Binding of HMG 17 to mononucleosomes of the avianβ-globin gene cluster in erythroid and non-erythroid cells
Author(s) -
Timothy W. Brotherton,
Jeff Reneker,
Gordon D. Ginder
Publication year - 1990
Publication title -
nucleic acids research
Language(s) - English
Resource type - Journals
SCImago Journal Rank - 9.008
H-Index - 537
eISSN - 1362-4954
pISSN - 0305-1048
DOI - 10.1093/nar/18.8.2011
Subject(s) - biology , gene , microbiology and biotechnology , globin , gene cluster , hypersensitive site , transcription (linguistics) , promoter , gene expression , dna , genetics , linguistics , philosophy
The binding of HMG 17 to stripped core mononucleosomes containing DNA from the avian beta-globin gene cluster was examined to determine whether binding in vitro in this developmentally-regulated gene domain was associated with transcriptional activity or DNaseI-sensitivity in intact nuclei.
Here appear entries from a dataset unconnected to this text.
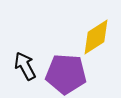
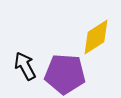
purple pentagon: moved 1 px left
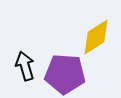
black arrow: rotated 12 degrees clockwise
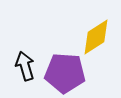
purple pentagon: moved 1 px up
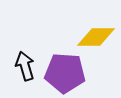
yellow diamond: rotated 33 degrees clockwise
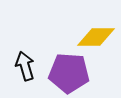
purple pentagon: moved 4 px right
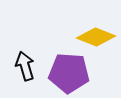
yellow diamond: rotated 21 degrees clockwise
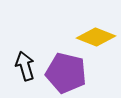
purple pentagon: moved 3 px left; rotated 9 degrees clockwise
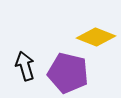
purple pentagon: moved 2 px right
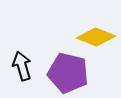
black arrow: moved 3 px left
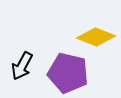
black arrow: rotated 136 degrees counterclockwise
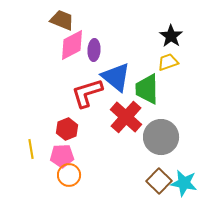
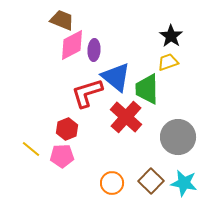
gray circle: moved 17 px right
yellow line: rotated 42 degrees counterclockwise
orange circle: moved 43 px right, 8 px down
brown square: moved 8 px left
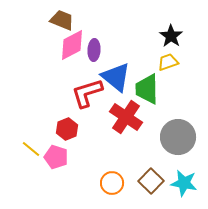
red cross: rotated 8 degrees counterclockwise
pink pentagon: moved 6 px left, 1 px down; rotated 20 degrees clockwise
Mononucleosomes were prepared from primitive and definitive stage embryonic red blood cells of chick embryos, adult reticulocytes, adult reticulocytes in which embryonic rho-globin transcription was induced, and adult thymus cells. Preferential binding by HMG 17 to mononucleosomes containing the beta-globin gene cluster was confined to erythroid-derived mononucleosomes that contain the embryonic rho-globin gene, the adult beta-globin gene, and DNA sequences located between these two genes, but not to those that contain the embryonic epsilon-globin gene. Comparison of these results to the known patterns of transcription and DNaseI-sensitivity within the beta-globin gene cluster shows that HMG 17 binding, although tissue-specific, does not correlate directly with either DNaseI-sensitivity or active gene transcription, but is dependent on other factors present in core mononucleosomes from this active gene domain.